**ЧТО СДЕЛАТЬ 1:** Повторите дословно записи, начиная с самой первой из них и заканчивая строкой с «Reading left to» включительно. Пометки о картинках в ответ не включайте.

**ТЕКСТ ДЛЯ АНАЛИЗА:**
Шульгин показывает небольшой стол, за которым сидели император, Гучков, сам Василий Витальевич, граф Фредерикс. Он садится в кресло и начинает рассказывать, почти слово в слово повторяя свои «Дни». Казалось бы, какое дело советскому зрителю до давнишней истории? Ведь ему известны законы пропаганды, известно, что царь был «Николаем Кровавым». После великих потрясений, великих жертв и великих достижений послереволюционной эпохи интерес к таким музейным рассказам не должен быть большим.

Но это не так! Шульгин чуть надтреснутым глуховатым голосом и с глазами, полными слез, неожиданно достает зрителя до печенок. Это уже не музей, не пропаганда. Это трагедия, которая была не с этим старым дедом, а со всеми нами.

«К тексту отречения нечего было прибавить… Во всем этом ужасе на мгновение пробился один светлый луч… Я вдруг почувствовал, что с этой минуты жизнь государя в безопасности… так благородны были эти прощальные слова… И так почувствовалось, что он так же, как и мы, а может быть, гораздо больше, любит Россию…»

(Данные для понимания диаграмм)
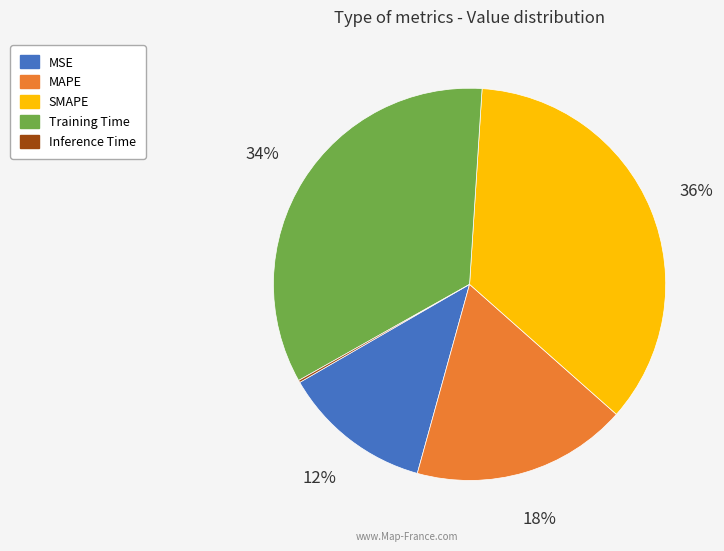

The Training Time slice represents 34% of the pie. True or false?

True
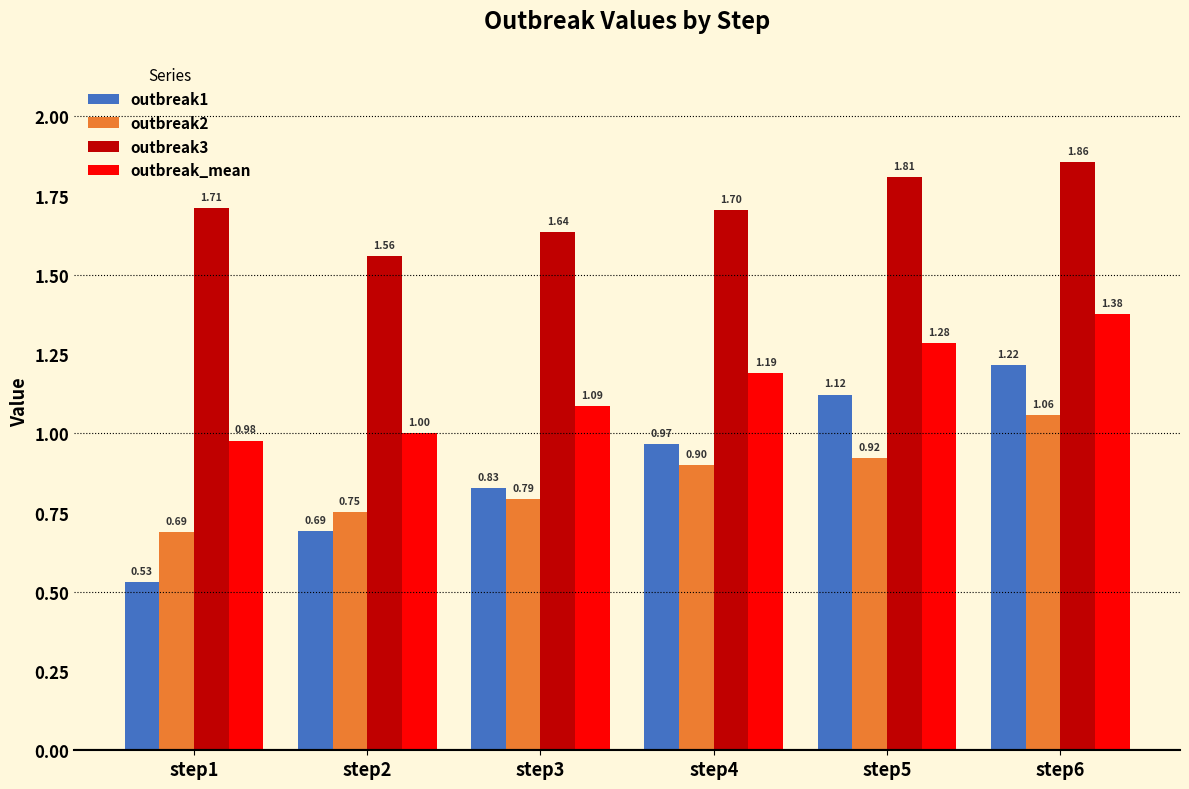

Which label corresponds to the smallest value in the chart?

step1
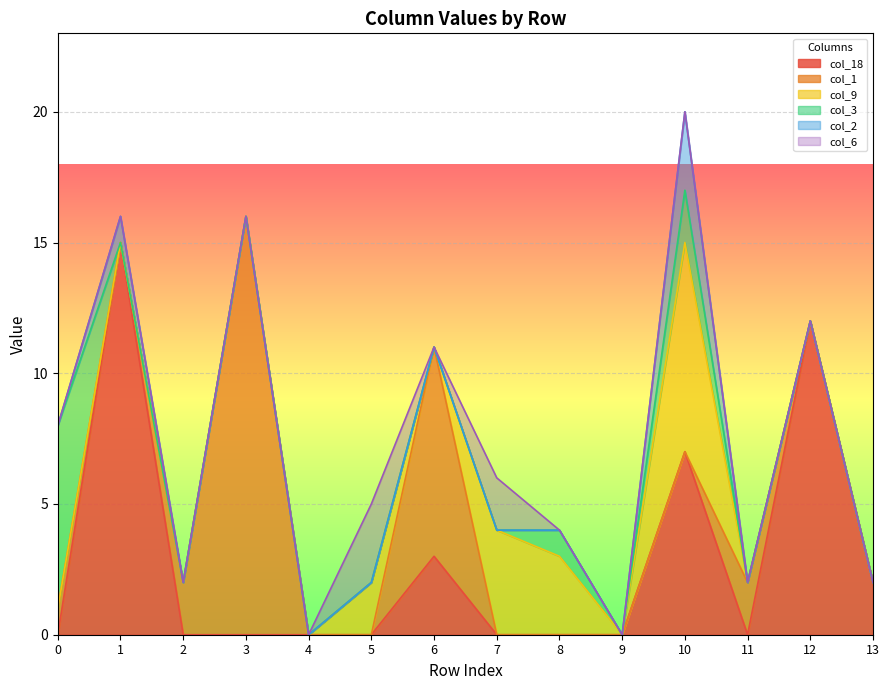

Reading left to right, transcribe all the data shown in this chart.

col_18: 0	15	0	0	0	0	3	0	0	0	7	0	12	2
col_1: 1	0	2	16	0	0	8	0	0	0	0	2	0	0
col_9: 0	0	0	0	0	2	0	4	3	0	8	0	0	0
col_3: 7	0	0	0	0	0	0	0	1	0	2	0	0	0
col_2: 0	1	0	0	0	0	0	0	0	0	3	0	0	0
col_6: 0	0	0	0	0	3	0	2	0	0	0	0	0	0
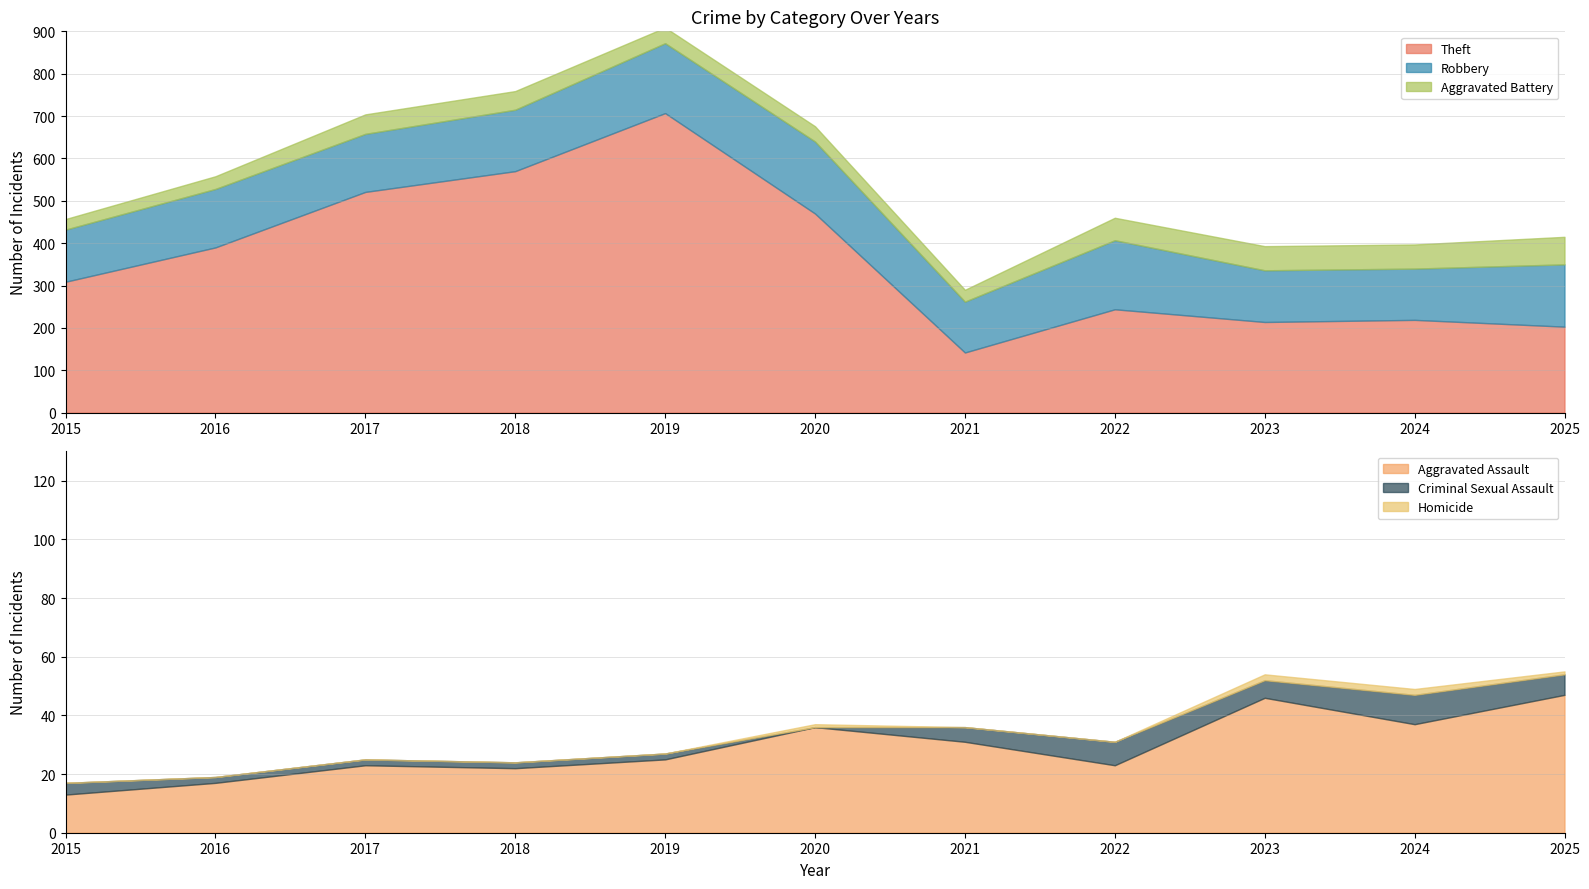

Where is the first local minimum for Theft?

2021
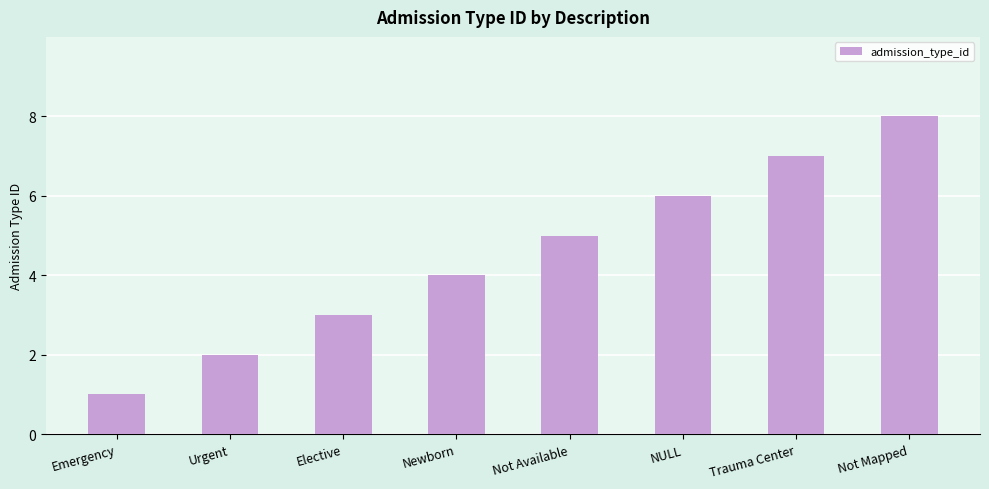

What is the value of the 8th bar from the left?

8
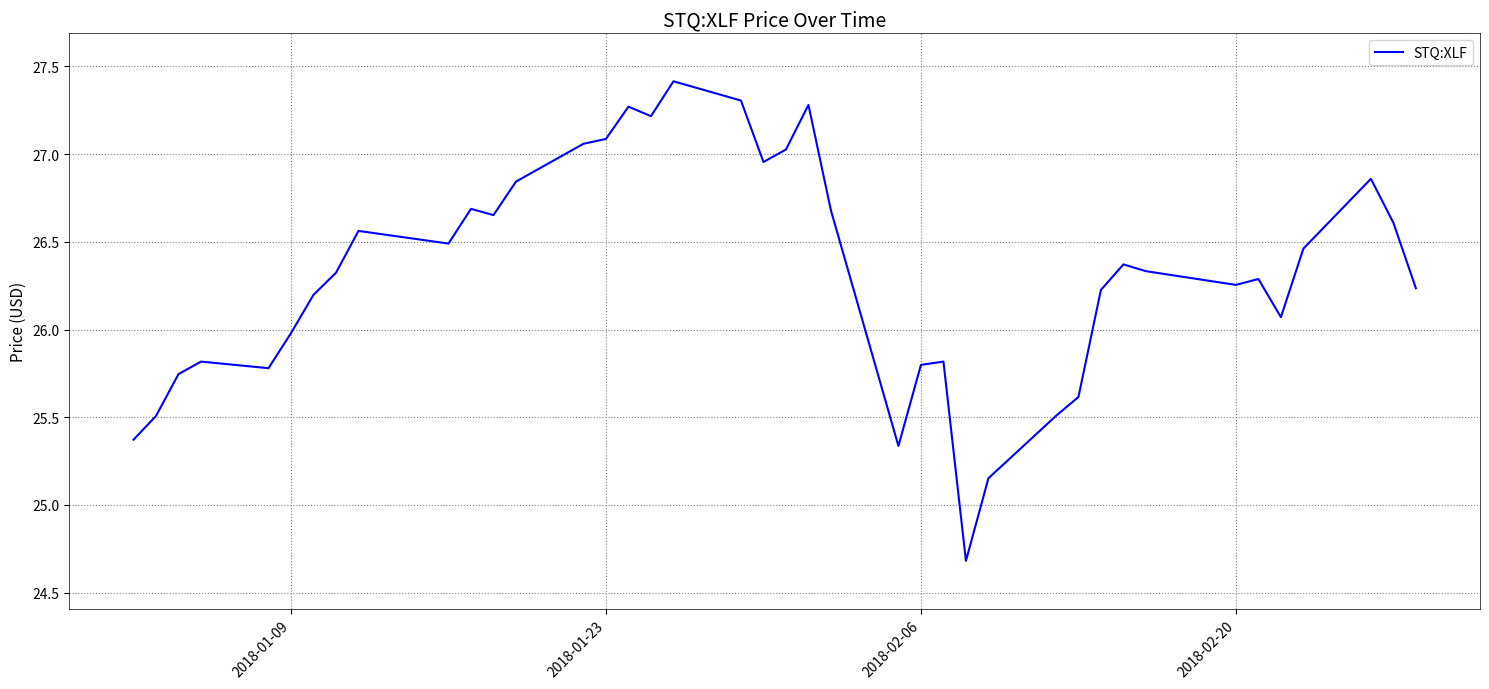

What is the greatest value displayed?

27.4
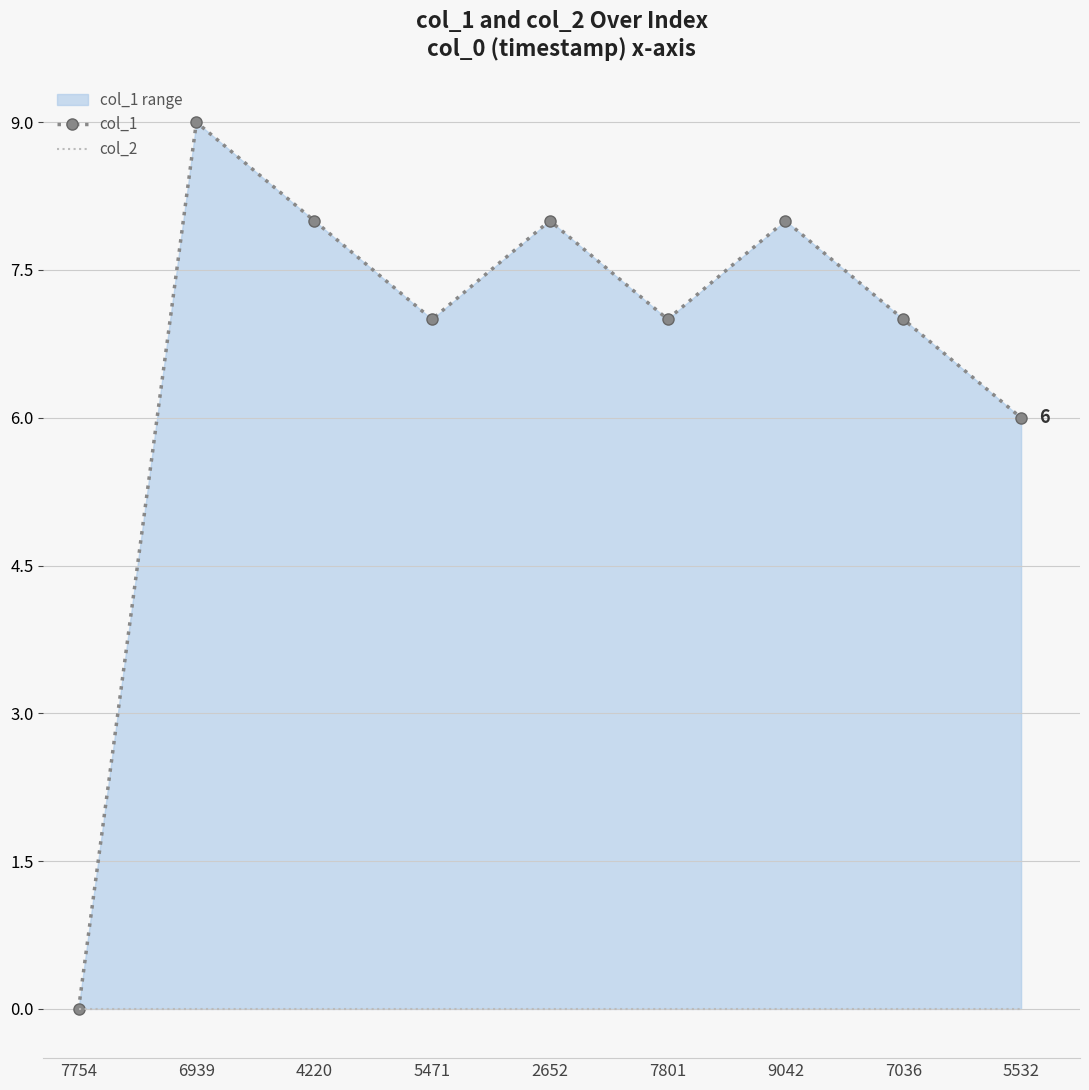

The col_2 series shows 0 at 7801. True or false?

True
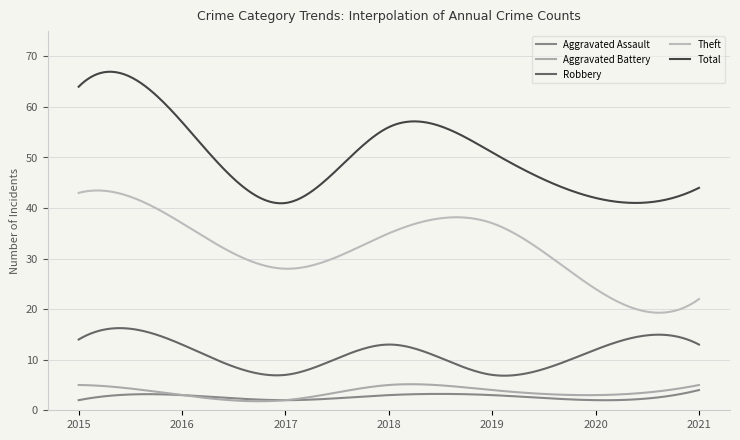

True or false: Aggravated Battery and Theft intersect in this chart.

False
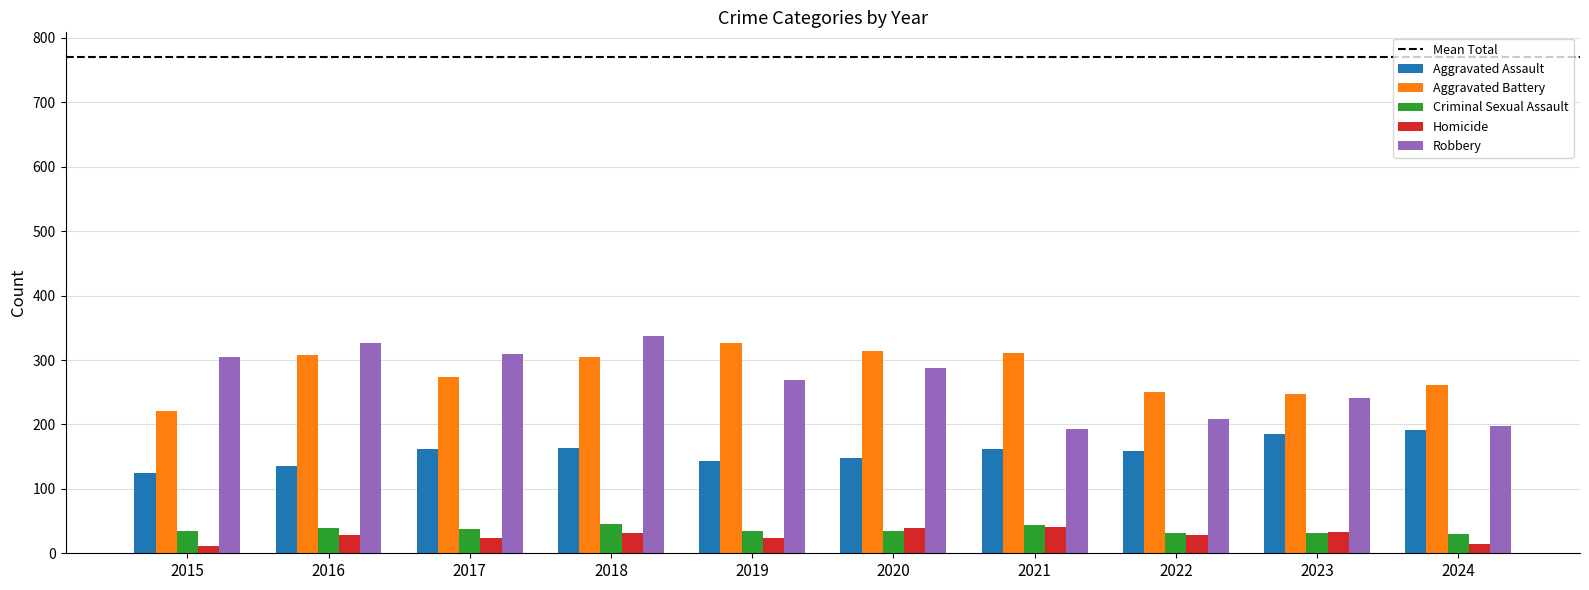

What is the minimum value for Robbery?

193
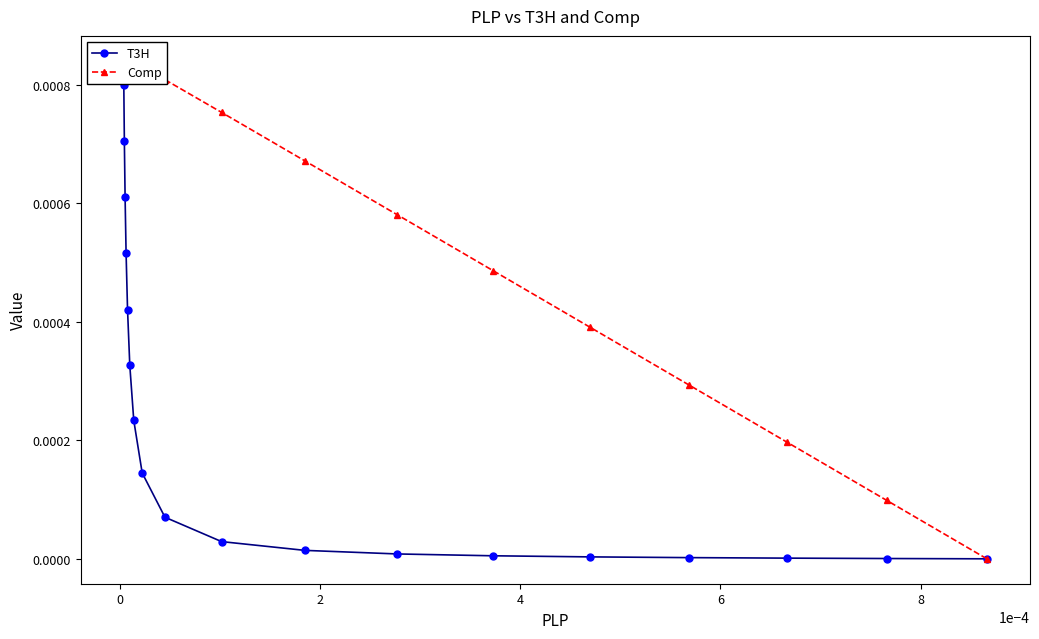

What are all the series names shown in the legend?

T3H, Comp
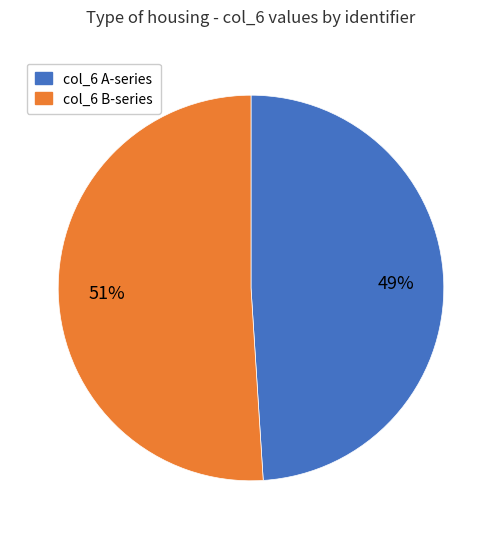

To the nearest percent, what is the difference between the largest and smallest slice percentages?

2%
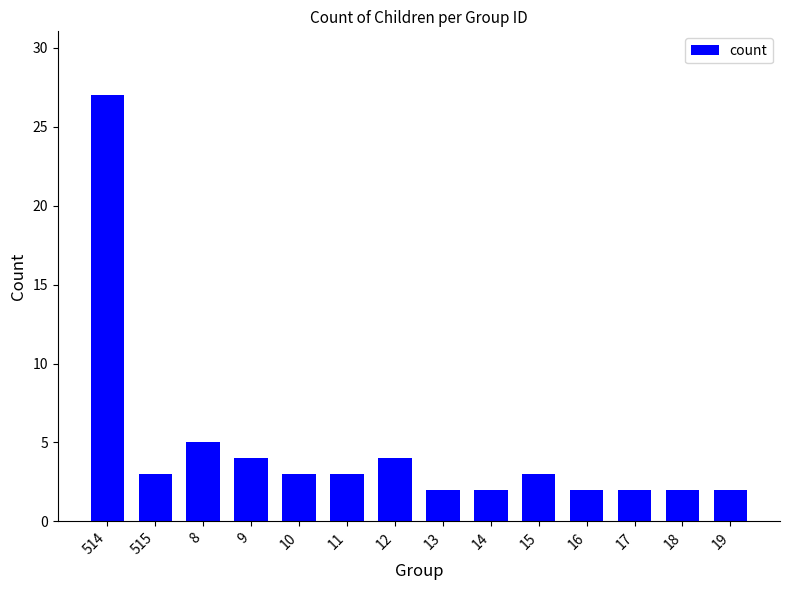

The value at 515 is 3. True or false?

True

**ЧТО СДЕЛАТЬ 2:** Продолжите текст о рассказе Шульгина про отречение императора, начав сразу после его последней фразы.

**ОТВЕТ 1:**
The Training Time slice represents 34% of the pie. True or false?

True

Which label corresponds to the smallest value in the chart?

step1

Reading left to right, transcribe all the data shown in this chart.

**ОТВЕТ 2:**
В следующем эпизоде Эрмлер должен был что-то противопоставить Шульгину. И Историк говорит о жертвах Гражданской войны, обвиняет белогвардейцев в пролитии моря крови. Что ответить? Он прав.

Шульгин делает вполне естественный жест, прикрывает ладонью глаза, но этот жест означает, что он отвергает обвинения. Он молчит, потом спокойно и с ощущаемой горечью произносит: «Да, вы правы, всех не перечислишь, и потому я не буду перечислять всех „красных“ командиров и не буду измерять количество крови, ими пролитой».

И снова устанавливается некий баланс.

Потом Шульгин признает, что был неправ, когда в своих книгах оскорблял Ленина, и добавляет: «Я всегда отделял Россию, русский народ от коммунистов и Советской власти».

Дальше следует полный идейно-политический крах нашего героя. Да, именно так.

«Почему не удалось дело русской эмиграции? — спрашивает себя Шульгин. — Почему? Первая причина была в том, что нам не удалось поставить общий интерес выше нашей обыденщины. Вторая причина в том, что мы не смогли найти общепризнанного вождя. И третья, самая главная, заключается в том, что у нас не было идеи, не было программы, которая смогла бы стать целью жизни».

Если говорить о закономерностях исторического процесса, все дело именно в этом. Ничего не было — ни идеи, ни программы развития. Ни цели развития.

А что же было?

Шульгин не отвечает.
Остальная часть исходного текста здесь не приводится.